看见程垂范走进来,想起杨萍对她说的话,薛瑞感觉脸有点烫手。
“诶,我说你这个人越来越不讲礼节了,”程垂范在薛瑞对面坐下来,大大咧咧地道,“你忙什么,一个招呼也不打。”
“到底谁不懂礼节了,你门不敲就进来?”薛瑞头都不抬。
“喂,你这话怎么和汪大海一个腔调?”
“你好好地把我与汪大海比什么?”薛瑞只得抬头。
“因为我不敲门就进他办公室他也是这么说我的。我问你,你知道我进去看见什么了?”
“你别给我来黄的。”
“看看,看看,年纪不大,思想这么污秽,想多了,”程垂范把汪大海爱拨弄脚趾这一习惯说了,“你说好笑不好笑。”

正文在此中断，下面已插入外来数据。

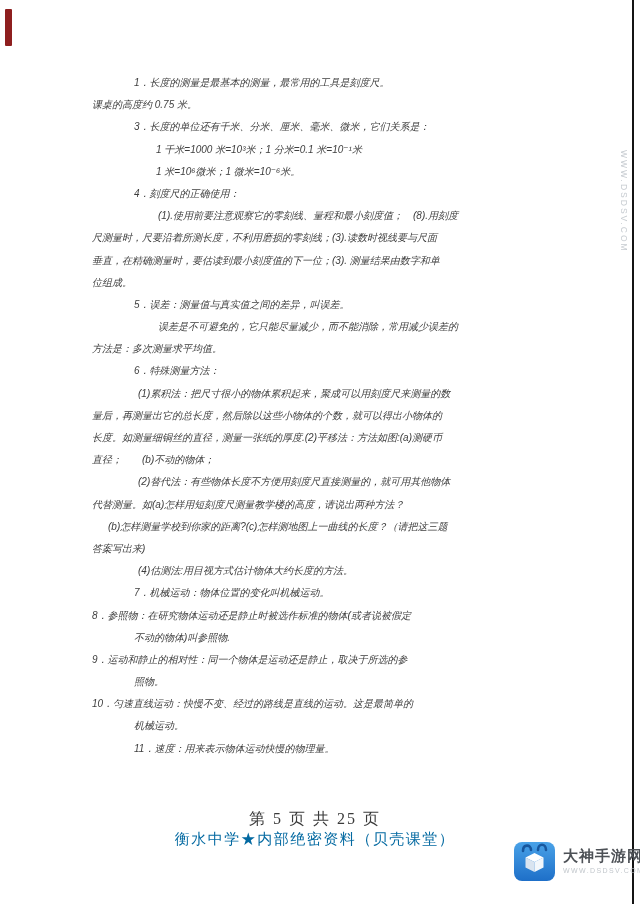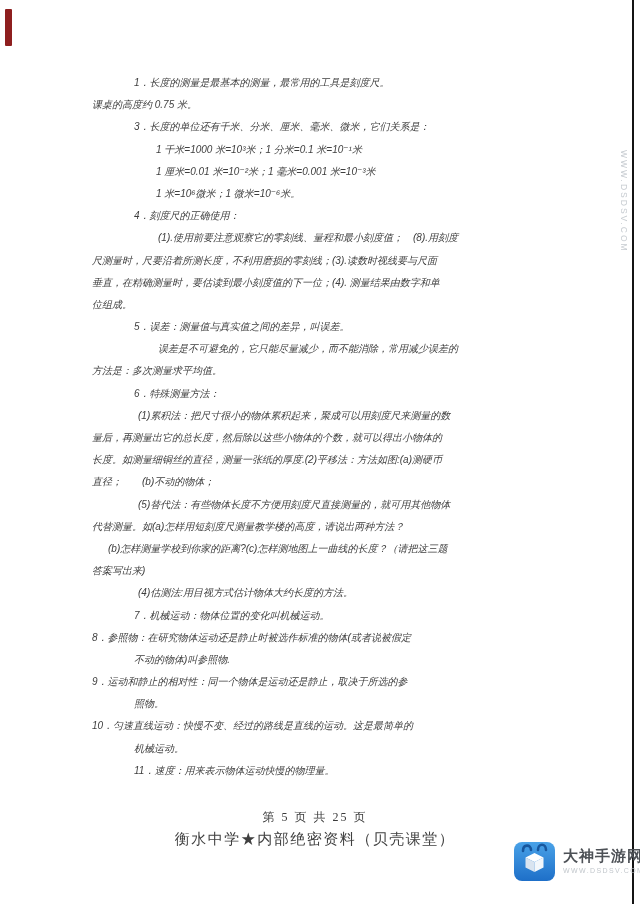--- a/index.html
+++ b/index.html
@@ -27,26 +27,26 @@
   .ln.item{padding-left:42px;}     
   .ln.flush{padding-left:0;}       
   .ln.formula{padding-left:64px;}  
   .ln.deep{padding-left:66px;}     
   .ln.accum{padding-left:46px;}    
   .ln.bline{padding-left:16px;}    
   
   .page-num{
     position:absolute;left:0;right:10px;top:809px;text-align:center;
     font-family:"Liberation Serif","DejaVu Serif",serif;
-    font-size:12px;color:#3a3a3a;letter-spacing:2px;
+    font-size:16px;color:#3a3a3a;letter-spacing:2px;
   }
   .confidential{
     position:absolute;left:0;right:10px;top:830px;text-align:center;
     font-family:"Liberation Serif","DejaVu Serif",serif;
-    font-size:15px;color:#404040;letter-spacing:1.5px;
+    font-size:15px;color:#0369a1;letter-spacing:1.5px;
   }
   
   .site-logo{position:absolute;left:513px;top:839px;display:flex;align-items:center;}
   .logo-icon{width:43px;height:43px;flex:0 0 auto;}
   .logo-text{margin-left:7px;display:flex;flex-direction:column;justify-content:center;}
   .site-name{font-size:15px;font-weight:bold;color:#4d5156;letter-spacing:1px;line-height:17px;}
   .site-url{font-size:7px;color:#c2c7cc;letter-spacing:1.4px;margin-top:3px;}
 </style>
 </head>
 <body>
@@ -57,36 +57,35 @@
 
   <div class="edge-rule"></div>
 
   <div class="side-watermark">WWW.DSDSV.COM</div>
 
   <div class="doc">
     <div class="ln item">1．长度的测量是最基本的测量，最常用的工具是刻度尺。</div>
     <div class="ln flush">课桌的高度约 0.75 米。</div>
     <div class="ln item">3．长度的单位还有千米、分米、厘米、毫米、微米，它们关系是：</div>
     <div class="ln formula">1 千米=1000 米=10³米；1 分米=0.1 米=10⁻¹米</div>
-    <div class="ln formula">1 厘米=0.01 米=10⁻²米；1 毫米=0.001 米=10⁻³米</div>
     <div class="ln formula">1 米=10⁶微米；1 微米=10⁻⁶米。</div>
     <div class="ln item">4．刻度尺的正确使用：</div>
     <div class="ln deep">(1).使用前要注意观察它的零刻线、量程和最小刻度值；　(8).用刻度</div>
     <div class="ln flush">尺测量时，尺要沿着所测长度，不利用磨损的零刻线；(3).读数时视线要与尺面</div>
-    <div class="ln flush">垂直，在精确测量时，要估读到最小刻度值的下一位；(4). 测量结果由数字和单</div>
+    <div class="ln flush">垂直，在精确测量时，要估读到最小刻度值的下一位；(3). 测量结果由数字和单</div>
     <div class="ln flush">位组成。</div>
     <div class="ln item">5．误差：测量值与真实值之间的差异，叫误差。</div>
     <div class="ln deep">误差是不可避免的，它只能尽量减少，而不能消除，常用减少误差的</div>
     <div class="ln flush">方法是：多次测量求平均值。</div>
     <div class="ln item">6．特殊测量方法：</div>
     <div class="ln accum">(1)累积法：把尺寸很小的物体累积起来，聚成可以用刻度尺来测量的数</div>
     <div class="ln flush">量后，再测量出它的总长度，然后除以这些小物体的个数，就可以得出小物体的</div>
     <div class="ln flush">长度。如测量细铜丝的直径，测量一张纸的厚度.(2)平移法：方法如图:(a)测硬币</div>
     <div class="ln flush">直径；　　(b)不动的物体；</div>
-    <div class="ln accum">(5)替代法：有些物体长度不方便用刻度尺直接测量的，就可用其他物体</div>
+    <div class="ln accum">(2)替代法：有些物体长度不方便用刻度尺直接测量的，就可用其他物体</div>
     <div class="ln flush">代替测量。如(a)怎样用短刻度尺测量教学楼的高度，请说出两种方法？</div>
     <div class="ln bline">(b)怎样测量学校到你家的距离?(c)怎样测地图上一曲线的长度？（请把这三题</div>
     <div class="ln flush">答案写出来)</div>
     <div class="ln accum">(4)估测法:用目视方式估计物体大约长度的方法。</div>
     <div class="ln item">7．机械运动：物体位置的变化叫机械运动。</div>
     <div class="ln flush">8．参照物：在研究物体运动还是静止时被选作标准的物体(或者说被假定</div>
     <div class="ln item">不动的物体)叫参照物.</div>
     <div class="ln flush">9．运动和静止的相对性：同一个物体是运动还是静止，取决于所选的参</div>
     <div class="ln item">照物。</div>
     <div class="ln flush">10．匀速直线运动：快慢不变、经过的路线是直线的运动。这是最简单的</div>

“不好笑。”薛瑞明明笑得双峰上下抖动,却还这么说,“不跟你扯了,你看看这些吧。”
薛瑞从抽屉里翻出一叠便签来。
程垂范一接过便签,张一张地翻看,竟然全是出让南门菜地和荒地的条约,而这些条约就差程垂范在上面签字了。
“这么利索。”程垂范除了感动无以表达谢意。
程垂范当然知道,这一叠条约,天晓得要花多少时间和精力才能一家一家签过来。
如果碰到那些无意出售或者故意刁难的农户,花的时间就更多,绝不是上门一次两次就能达成的,磨嘴皮不说,还不知道要受多少气。

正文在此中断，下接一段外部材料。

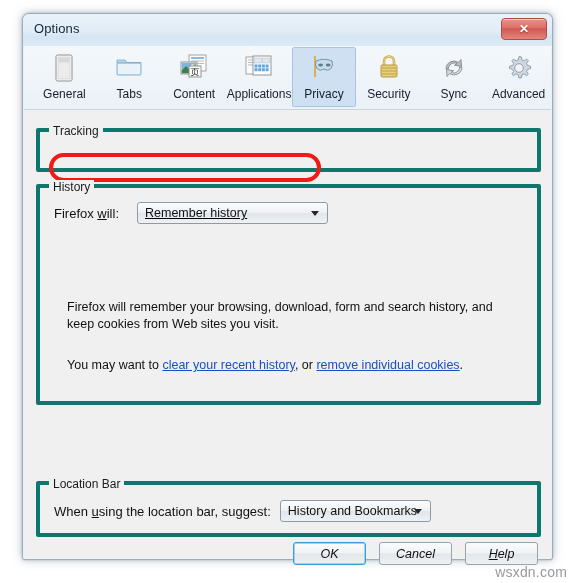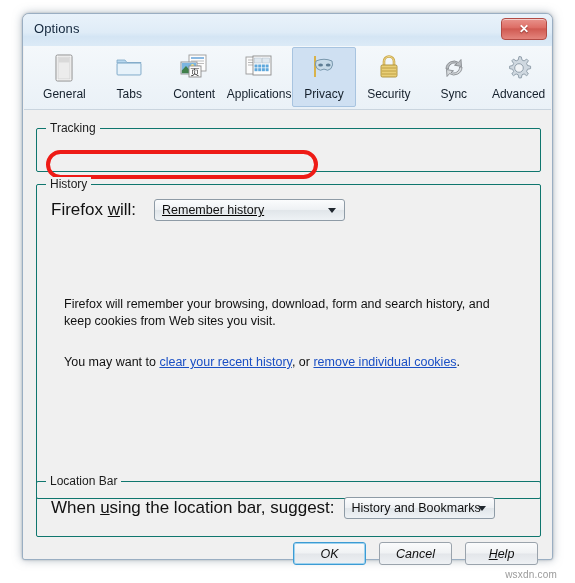--- a/index.html
+++ b/index.html
@@ -143,38 +143,38 @@
     position: absolute;
     left: 0;
     top: 64px;
     right: 0;
     bottom: 0;
   }
 
   
   .groupbox {
     position: absolute;
-    border: 1px solid #0f766e;
+    border: 4px solid #0f766e;
     border-radius: 2px;
     background: transparent;
     box-sizing: border-box;
   }
   .group-caption {
     position: absolute;
     top: -8px;
     left: 9px;
     background: #f0f0f0;
     padding: 0 4px;
     font-size: 12px;
     color: #1b1b1b;
     white-space: nowrap;
   }
 
   #group-tracking { left: 13px; top: 18px; width: 505px; height: 44px; }
-  #group-history  { left: 13px; top: 74px; width: 505px; height: 315px; }
+  #group-history  { left: 13px; top: 74px; width: 505px; height: 221px; }
   #group-location { left: 13px; top: 371px; width: 505px; height: 56px; }
 
   
   #tracking-row {
     position: absolute;
     left: 10px;
     top: 12px;
     display: flex;
     align-items: center;
   }
@@ -219,21 +219,21 @@
 
   
   #history-row {
     position: absolute;
     left: 14px;
     top: 14px;
     display: flex;
     align-items: center;
   }
   .field-label {
-    font-size: 17px;
+    font-size: 13px;
     color: #111111;
     white-space: nowrap;
   }
   .dropdown {
     position: relative;
     height: 22px;
     border: 1px solid #8e9ba6;
     border-radius: 3px;
     background: linear-gradient(to bottom, #fbfcfd 0%, #eef1f4 48%, #e1e6ea 52%, #eef2f5 100%);
     display: flex;
@@ -318,23 +318,23 @@
     font-family: "Liberation Sans", sans-serif;
   }
   .dlg-button.default {
     border: 1px solid #3c9bd4;
     box-shadow: 0 0 0 1px #9ed2ee inset;
   }
 
   
   #watermark {
     position: absolute;
-    right: 18px;
+    right: 8px;
     bottom: 3px;
-    font-size: 10px;
+    font-size: 14px;
     color: #9a9a9a;
     letter-spacing: .2px;
   }
 </style>
 </head>
 <body>
 
 <div id="screen">
 
   <div id="window">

“帮人帮到底,谁让你一来阳江就赖上我了呢。”薛瑞说得轻描淡写。
“这人情看来是怎么都换不了了,这样吧,哪天把出了力的兄弟姐妹叫上,一起吃个饭。”
“干嘛哪天?选日不如撞日,就今天晚上不好吗?”
“怎么?又想歪我灌你的酒?但是抱歉,今晚不行。”
“你有点诚意好不?”薛瑞白了程垂范一眼,“好在我是试你的,我今晚当班。”
“是吗?这就不能怪我了。”
“不扯不扯,说正经的,这些便签你要抽时间一张一张仔细地看,然后请假过来实地查看,再与每家每户当面付钱。这些事是我不能代办的。”
“好。你已经做了不少了。”
……
与此同时,横弋县。
横弋汽车站附近。一辆破面包车,曹祥贵坐在司机的位置上。
曹和贵站在面包车外面。
“这猪头是怎么回事,说好了这个时间过来的。”曹祥贵发牢骚。
“祥贵你别烦,肯定是有事耽搁了。估计在凑人数。”
“妈的我上午就跟他说好了。他说没问题。桥上的那几个是不是?”曹祥贵忽然指向大桥方向。
大桥上,五六个青年正快步往车站走来。
“就是猪头他们,可以走了。”曹和贵拉开了副驾驶室的门。
“对不住,大哥二哥对不住,”猪头第一个赶到,“妈的我吃了根棒冰突然拉肚子,这才耽搁了。”
“我他妈以为你又钻哪个巷弄里去了。”曹祥贵骂道。
其他几个一起上来招呼,而后一个个往面包车里挤。
“艹,怎么可能?要钻也是等回来再钻。大哥,我临时多叫了两个。”猪头冲曹和贵道。